Another study was conducted to examine the content validity of the DSM-IV Narcissistic Personality Disorder and Borderline Personality Disorder criteria sets. (Blias, Hilsenroth, Castlebury, 1997) Outpatients meeting DSM-IV criteria for a personlity disorders were independently rated on all of the BPD and NPD symptom criteria for the DSM-IV. Reliable data was obtained for both presence and absence of a Personality Disorders, and symptom criteria for BPD and NPD. A three factor theory for the criteria was used for this study. The three factors for NPD were three core features found by the researchers, in the criteria for this disorder: Grandiosity, lack of empathy, and need for admiration. The results of this study, in my opinion, provide strong support for the content validity of the NPD criteria set. The study was conducted three times with three different groups of patients and therapists. In each study the same criteria for NPD were used in analyisis and diagnosis. The researches felt that if they were able to prove the validity of the criteria for NPD in each study. Repeating a study in this way and receiving the same data each time, adds to the validity of each study. Therefore, the researchers, feel that the NPD criteria set adequately covers the essential or defining features of the disorder. This conclusion is in contrast to the study I mentioned previously, which concluded that the criteria were to narrowly focused on the grandiose criteria for this disorder.
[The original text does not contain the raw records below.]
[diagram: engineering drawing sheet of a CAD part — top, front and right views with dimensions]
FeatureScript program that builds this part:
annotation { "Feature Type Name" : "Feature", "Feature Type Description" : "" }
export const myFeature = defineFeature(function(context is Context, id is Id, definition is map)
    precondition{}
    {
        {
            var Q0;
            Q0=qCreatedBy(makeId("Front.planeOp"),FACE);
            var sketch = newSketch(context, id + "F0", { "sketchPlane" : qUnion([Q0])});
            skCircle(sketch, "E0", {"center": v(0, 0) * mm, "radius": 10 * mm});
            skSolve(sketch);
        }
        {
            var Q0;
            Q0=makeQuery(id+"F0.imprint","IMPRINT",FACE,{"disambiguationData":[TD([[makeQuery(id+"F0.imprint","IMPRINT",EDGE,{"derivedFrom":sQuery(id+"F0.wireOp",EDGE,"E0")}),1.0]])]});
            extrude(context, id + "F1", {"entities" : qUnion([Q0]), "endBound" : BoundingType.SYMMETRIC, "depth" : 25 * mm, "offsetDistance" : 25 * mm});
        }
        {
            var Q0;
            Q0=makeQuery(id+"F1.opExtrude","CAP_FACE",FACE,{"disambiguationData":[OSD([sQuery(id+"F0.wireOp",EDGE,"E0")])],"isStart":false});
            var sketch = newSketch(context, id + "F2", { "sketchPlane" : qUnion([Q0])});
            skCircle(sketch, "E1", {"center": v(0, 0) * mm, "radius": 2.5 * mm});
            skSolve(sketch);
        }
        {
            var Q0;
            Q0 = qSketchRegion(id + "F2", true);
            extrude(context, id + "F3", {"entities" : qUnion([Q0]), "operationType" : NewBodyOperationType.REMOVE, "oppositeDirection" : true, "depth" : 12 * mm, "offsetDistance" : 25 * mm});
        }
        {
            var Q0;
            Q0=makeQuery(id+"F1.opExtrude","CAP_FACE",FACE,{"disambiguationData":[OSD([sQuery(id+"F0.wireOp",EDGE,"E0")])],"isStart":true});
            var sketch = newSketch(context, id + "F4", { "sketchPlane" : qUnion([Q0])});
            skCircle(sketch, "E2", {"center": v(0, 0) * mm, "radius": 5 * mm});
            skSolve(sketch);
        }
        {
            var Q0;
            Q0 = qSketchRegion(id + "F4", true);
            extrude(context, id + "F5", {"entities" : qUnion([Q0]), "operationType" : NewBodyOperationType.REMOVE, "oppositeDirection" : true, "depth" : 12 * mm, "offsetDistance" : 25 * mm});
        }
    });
Narcissism has been in the DSM for over 30 years. The projected release of the revised DSM-V is May 2013. On the DSM-V website (http://www.dsm5.org) it doesn’t specifically state whether Narcissistic Personality Disorder will be removed from the DSM-V or not. Other Psychology websites say that Narcissistic Personality Disorder will remain in the DSM-V (Grohol, 2012). It seems as though opinions for the validity of NPD criteria vary, but each of the studies I examined mentioned the need for more research to better determine the effects it has on health and the most relevant and complete criteria. I am in accordance with this assessment. Whether or not the criteria are considered adequate, the impact that NPD has on health, therapists, psychologists, and patients diagnosed with NPD, is profound. From health concerns to diagnosis, this personality disorder is often un-diagnosed, under researched, and in need of a more complete understanding.